Martes 19 de febrero de 2002
 

La discriminación necesaria

 

Las turbas que se dedican a cazar políticos sólo por serlo están recayendo en la misma conducta que afirman deplorar.

  Para los políticos profesionales, personas que dependen casi tanto como los actores de su imagen pública, el ostracismo sería el más cruel de los castigos si no fuera por el temor a que sea el preludio de algo mucho peor. No convendría, pues, que otros "dirigentes" emularan la conducta de dos políticos conocidísimos, Raúl Alfonsín y Eduardo Menem, que reaccionaron con violencia frente a ataques verbales, u otro, el canciller actual Carlos Ruckauf, que estuvo por hacerlo al verse hostigado por un grupo de viajeros en el aeropuerto madrileño de Barajas. Aunque la indignación que sentían los blancos de los epítetos insultantes puede entenderse, lo único que lograron Alfonsín, Menem y Ruckauf fue hacer aumentar el riesgo de que una confrontación de este tipo degenere en un linchamiento, lo cual sería una tragedia no sólo para la víctima y sus deudos, sino también para el país, que se acercaría todavía más al estado de anarquía sanguinaria que el presidente Eduardo Duhalde dice vislumbrar en su futuro.
Exageran aquellos que comparan la persecución de "los políticos" con la guerra contra los judíos de los nazis: nadie nace político y no se trata de un grupo étnico o religioso envidiado por el éxito de muchos de sus integrantes, sino de los formalmente responsables de un desastre colectivo sin precedentes en el mundo que aún no parecen haber tomado conciencia de la magnitud de su fracaso. Además, si bien es claramente injusto tratar a todos los políticos como si fueran idénticos, es innegable que la simplificación así supuesta se ha visto facilitada por la propensión de la llamada clase política a defender con vigor sus propios intereses corporativos, anteponiéndolos a aquéllos de la comunidad. En efecto, la resistencia implacable de tantos políticos a reconocer que los costos de las redes clientelares que se las han ingeniado para construir a través de los años -práctica en el fondo corrupta que ha perjudicado enormemente al sector público y por lo tanto al país-, está entre las causas más evidentes de la debacle que estamos viviendo.
De todas maneras, la hostilidad indiscriminada hacia "los políticos", para no hablar de la popularidad actual de los "escraches", una modalidad miserable típica de movimientos totalitarios, sobre todo de los fascistas, no está contribuyendo en absoluto a producir los cambios que el país tan desesperadamente necesita.
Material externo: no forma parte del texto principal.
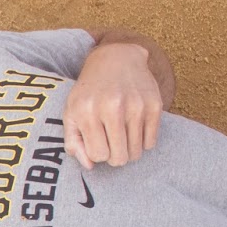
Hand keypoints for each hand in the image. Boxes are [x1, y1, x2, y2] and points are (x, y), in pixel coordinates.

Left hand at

Por el contrario, insistir en que todos son iguales significa despreciar las cualidades como la honestidad y la voluntad de subordinar la "lealtad" hacia un caudillo al compromiso con el bien común. Es más: puesto que las deficiencias atribuidas, a menudo con justicia, a nuestra clase política se deben en gran medida a la falta casi principista de discriminación por parte de un electorado que se ha acostumbrado a aceptar mansamente las listas sábana y a votar disciplinadamente por los candidatos de sus partidos favoritos sin preguntarse por su eventual idoneidad, hábito servil que llegó a un extremo grotesco con la elección como vicepresidenta de Isabelita Perón, las turbas que se dedican a cazar a políticos sólo por ser políticos están recayendo en la misma conducta cuyas consecuencias afirman deplorar.
Para que el país cuente con una "clase política" que esté a la altura de sus expectativas, los votantes tendrán que aprender a diferenciar entre los buenos y los malos, los sensatos y los delirantes, los lúcidos y los mediocres o francamente necios, de suerte que todas las reformas emprendidas a fin de mejorar el orden político deberían servir para que el electorado pueda separar a los candidatos dignos de quienes no lo sean. Si esto no sucede, el único resultado de la rebelión ciudadana contra quienes son sus representantes legítimos será dejar al país sin liderazgo alguno, condición que, huelga decirlo, no lo ayudaría a encontrar una salida del pantano en el que, con cada día que transcurre, está hundiéndose más. Sería bueno que algunos comenzaran el aprendizaje ya, antes de que sea tarde. De consolidarse la idea estúpida de que todos los políticos sean iguales, los únicos beneficiados serán los peores; en cambio, de adquirir el público el hábito de discriminar, será posible separar la cizaña del buen grano y de este modo mejorar la calidad del conjunto.